Within 10 minutes, I was fighting back tears as one of the artists spoke of how her brother had cut himself out of all the family pictures in his home using an Xacto knife two years prior to taking his own life. Her work since then has been a visual exploration of cutting spaces out of old archived photographs and family videos and filling them with words, patterns, and sounds to invoke strong feelings in the observer. I was reminded of all the people I know who have very nearly cut themselves out of this world. Myself being one of them.

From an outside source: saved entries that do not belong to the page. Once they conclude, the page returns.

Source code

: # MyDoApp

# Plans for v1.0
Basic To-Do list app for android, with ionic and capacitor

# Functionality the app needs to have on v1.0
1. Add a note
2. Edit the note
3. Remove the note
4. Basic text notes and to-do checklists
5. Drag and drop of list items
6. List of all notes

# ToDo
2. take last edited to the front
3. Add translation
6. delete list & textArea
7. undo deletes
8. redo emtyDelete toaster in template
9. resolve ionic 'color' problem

Our facilitator prompted us to take out our materials and arrange them on the table space. We went around the room and shared our reasons for bringing what we brought. One woman brought a small framed photo of her son and a Pokemon card that personified his spirit. Another brought a letter that her mother wrote her in college back in the 70s, she’d forgotten about until that morning. I was grateful to be in that room with those people. No longer strangers in our collective commitment to the honest expression of humanity and heart.
We took five minutes in silence to write down our observations of the materials before us. I borrowed a ballpoint pen from the cup on the counter behind me and scribbled on the back of a course outline I intended to cut words out of and paste onto my piece.
Seven years ago, I went to a yoga workshop in Jackson Hole, Wyoming. I didn’t have a car, so I studied the public transport schedule provided at the Airbnb, and the next morning before the first class, took the bus to the supermarket so I could make sure I had enough wine to last the extent of the trip. I didn’t venture out into nature once while I was there in that holy place. Instead, I locked myself into my room, downing bottles of red wine. And made intricate mandalas in a sketchbook I’d brought with me while under the influence. It was a dark time in my life. Yet there was still an inkling of life force pushing through the veil. A deeper knowing that moved me into creative expression, even then. And for some reason, I’d brought two of those mandalas with me to the workshop that night.
Here is exactly what I wrote that evening, looking at my materials:
Done when I was in a dark place
They never fit anywhere
Look to nature for healing
Hard seed pods like shells
The sound of the ocean - all the adventures I’ve been on
Holds the sound of a sea or a tree
I am in the sound too
It always finds its way back to me.
Slippers, stones, iridescent
Attempts to become someone I wasn’t yet.
The mushroom, petrified
Rock hard preserved
Still buzzed in my hands when I walked through the woods
Spiraling back to center
Bark is the skin I’ve shed - rough and cracked on the outside from protecting, smooth and soothing on the inside
where soul sits
Seeds solid sturdy
Tethers
With the remaining twenty minutes, we silently organized our objects into something that didn’t exist before. I crouched at my hot glue gun, plugged in at a private corner of the room. I tried to move swiftly, bypassing the empty critiques of my mind. This was heart work, and I wanted to honor it.
This is what I came up with.
A continuous spiral whose initial seed was sown in darkness. Still, it broke through. Still, it refused to die. Still, it clung to its modest fertility. Still, the circle grew and grew to include its offspring, the birds of the sky, and the seashells that wash its whispers into cresting waves and fallen ears. Still expanding to embrace the spirit of adventure coded into its bones and biology. Still, the circle grew softer and stronger as it spiraled out into infinity. Still, it moves. Still, it widens. Still, it refuses to die.